Arthur Conmy comments on Classifying representations of sparse autoencoders (SAEs)

Arthur Conmy 17 Nov 2023 14:31 UTC
1 point
0
Why do you think that the sentiment will not be linearly separable?
I would guess that something like multiplying residual stream states by $W_{U} [^{''} positive"] - W_{U} [^{''} negative"]$ (ie the logit difference under the Logit Lens) would be reasonable (possibly with hacks like the tuned lens)
- Annah 17 Nov 2023 19:25 UTC
  1 point
  0
  Parent
  I’m not quite sure what you mean with “the sentiment will not be linearly separable”.
  The hidden states are linearly separable (to some extend), but the sparse representations perform worse than the original representations in my experiment.

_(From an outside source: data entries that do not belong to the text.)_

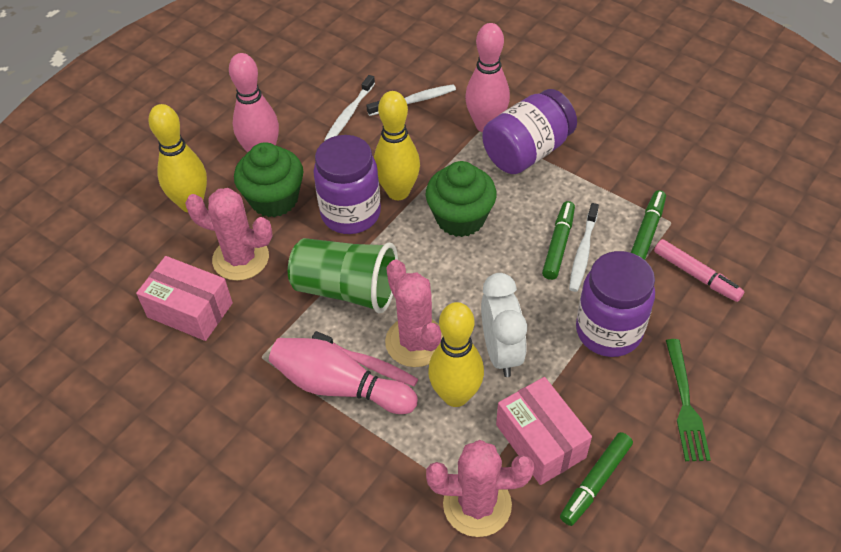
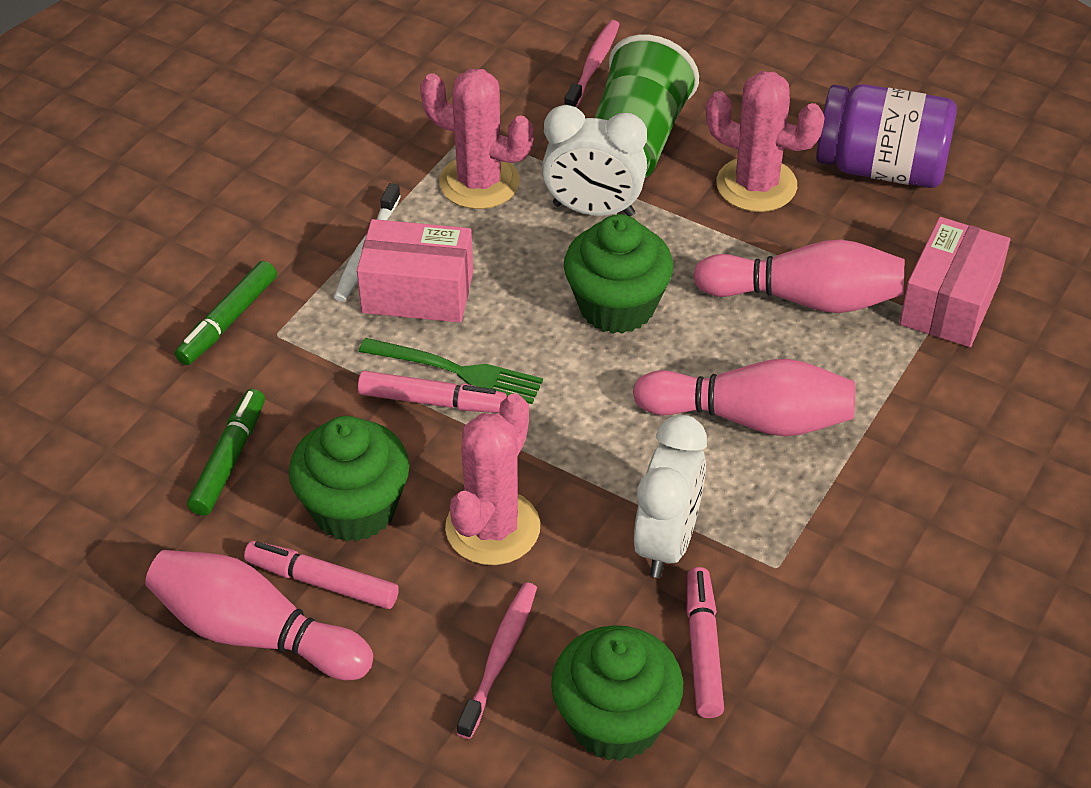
green cupcake: [234,142,303,217] [426,161,497,237] = 2 -> [289,416,409,542] [551,625,683,761] [564,214,673,334] = 3
green marker: [542,201,575,280] [560,432,633,526] [631,190,666,260] = 3 -> [175,261,277,365] [187,389,265,516] = 2
pink marker: [654,239,744,302] = 1 -> [244,541,399,609] [358,371,507,413] [687,567,724,718] = 3
pink toothbrush: [312,331,418,386] = 1 -> [457,582,537,739] [564,20,620,107] = 2
purple jar: [313,135,381,234] [482,89,577,174] [576,251,655,357] = 3 -> [816,84,957,188] = 1
white clock: [481,273,527,377] = 1 -> [542,105,647,216] [634,415,707,578] = 2
white toothbrush: [324,75,375,141] [366,84,456,116] [569,203,599,292] = 3 -> [334,183,401,302] = 1
yellow bowling pin: [148,104,207,213] [374,91,420,200] [428,302,484,407] = 3 -> none = 0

  I am training logistic regression classifiers on the original, and sparse representations respectively, so I am multiplying the residual stream states (and their sparse encodings) with weights. These weights could (but don’t have to) align with some meaningful direction like hidden_states(“positive”)-hidden_states(“negative”).
  I’m not sure if I understood your comment about the logit lens. Are you proposing this as an alternative way of testing for linear separability? But then shouldn’t the information already be encoded in the hidden states and thus extractable with a classifier?